> _Record excerpts_:
══════════════════════════════

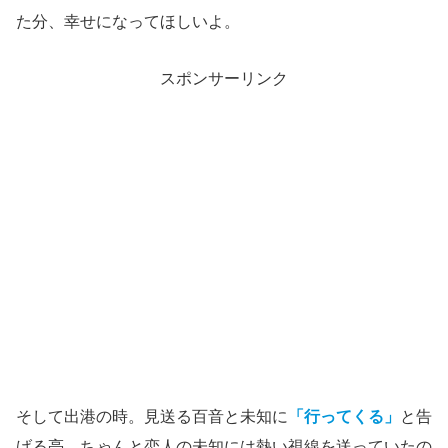
た分、幸せになってほしいよ。
スポンサーリンク
そして出港の時。見送る百音と未知に
「行ってくる」
と告
げる亮。ちゃんと恋人の未知には熱い視線を送っていたの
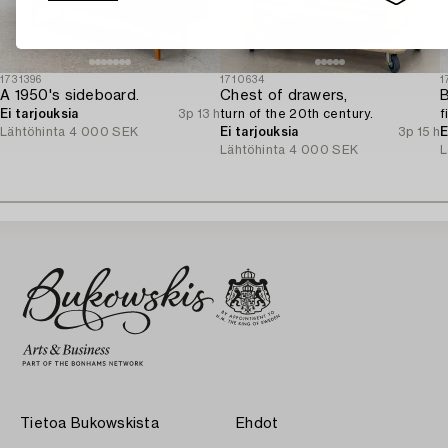
1731396
1710634
1
A 1950's sideboard.
Chest of drawers,
B
Ei tarjouksia
3p 13 h
turn of the 20th century.
f
Lähtöhinta
4 000 SEK
Ei tarjouksia
3p 15 h
E
Lähtöhinta
4 000 SEK
L
Tietoa Bukowskista
Ehdot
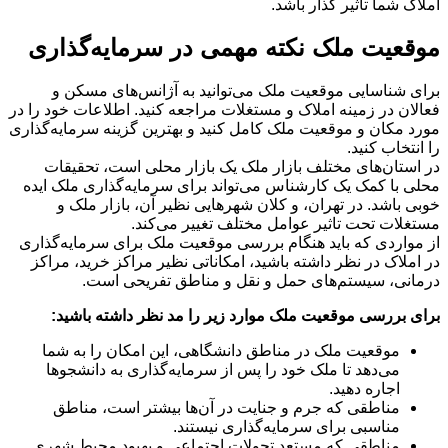
املاک شما تاثیر گذار باشد.
موقعیت ملک نکته مهمی در سرمایه‌گذاری
برای شناسایی موقعیت ملک می‌توانید به آژانس‌های مسکن و
فعالان در زمینه املاک و مستغلات مراجعه کنید. اطلاعات خود را در
مورد مکان و موقعیت ملک کامل کنید و بهترین گزینه سرمایه‌گذاری
را انتخاب کنید.
در استان‌های مختلف بازار ملک یک بازار محلی است، تحقیقات
محلی با کمک یک کارشناس می‌تواند برای سرمایه‌گذاری ملک ایده
خوبی باشد. در تهران، و کلان شهرهایی نظیر آن، بازار ملک و
مستغلات تحت تاثیر عوامل مختلف تغییر می‌کند.
از مواردی که باید هنگام بررسی موقعیت ملک برای سرمایه‌گذاری
در املاک در نظر داشته باشید، امکاناتی نظیر مراکز خرید، مراکز
درمانی، سیستم‌های حمل و نقل و مناطق تفریحی است.
برای بررسی موقعیت ملک موارد زیر را مد نظر داشته باشید:
موقعیت ملک در مناطق دانشگاهی، این امکان را به شما
می‌دهد تا ملک خود را پس از سرمایه‌گذاری به دانشجو‌ها
اجاره دهید.
مناطقی که جرم و جنایت در آن‌ها بیشتر است، مناطق
مناسبی برای سرمایه‌گذاری نیستند.
مناطقی که مستعد تحولات اجتماعی و بهبود محیط شهری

══════════════════════════════

> _Problem details_: Full transcription of the material, exact in every line, without images.

> _Exercise solution_:
た分、幸せになってほしいよ。
スポンサーリンク
そして出港の時。見送る百音と未知に
「行ってくる」
と告
げる亮。ちゃんと恋人の未知には熱い視線を送っていたの
1731396
1710634
1
A 1950's sideboard.
Chest of drawers,
B
Ei tarjouksia
3p 13 h
turn of the 20th century.
f
Lähtöhinta
4 000 SEK
Ei tarjouksia
3p 15 h
E
Lähtöhinta
4 000 SEK
L
Tietoa Bukowskista
Ehdot
املاک شما تاثیر گذار باشد.
موقعیت ملک نکته مهمی در سرمایه‌گذاری
برای شناسایی موقعیت ملک می‌توانید به آژانس‌های مسکن و
فعالان در زمینه املاک و مستغلات مراجعه کنید. اطلاعات خود را در
مورد مکان و موقعیت ملک کامل کنید و بهترین گزینه سرمایه‌گذاری
را انتخاب کنید.
در استان‌های مختلف بازار ملک یک بازار محلی است، تحقیقات
محلی با کمک یک کارشناس می‌تواند برای سرمایه‌گذاری ملک ایده
خوبی باشد. در تهران، و کلان شهرهایی نظیر آن، بازار ملک و
مستغلات تحت تاثیر عوامل مختلف تغییر می‌کند.
از مواردی که باید هنگام بررسی موقعیت ملک برای سرمایه‌گذاری
در املاک در نظر داشته باشید، امکاناتی نظیر مراکز خرید، مراکز
درمانی، سیستم‌های حمل و نقل و مناطق تفریحی است.
برای بررسی موقعیت ملک موارد زیر را مد نظر داشته باشید:
موقعیت ملک در مناطق دانشگاهی، این امکان را به شما
می‌دهد تا ملک خود را پس از سرمایه‌گذاری به دانشجو‌ها
اجاره دهید.
مناطقی که جرم و جنایت در آن‌ها بیشتر است، مناطق
مناسبی برای سرمایه‌گذاری نیستند.
مناطقی که مستعد تحولات اجتماعی و بهبود محیط شهری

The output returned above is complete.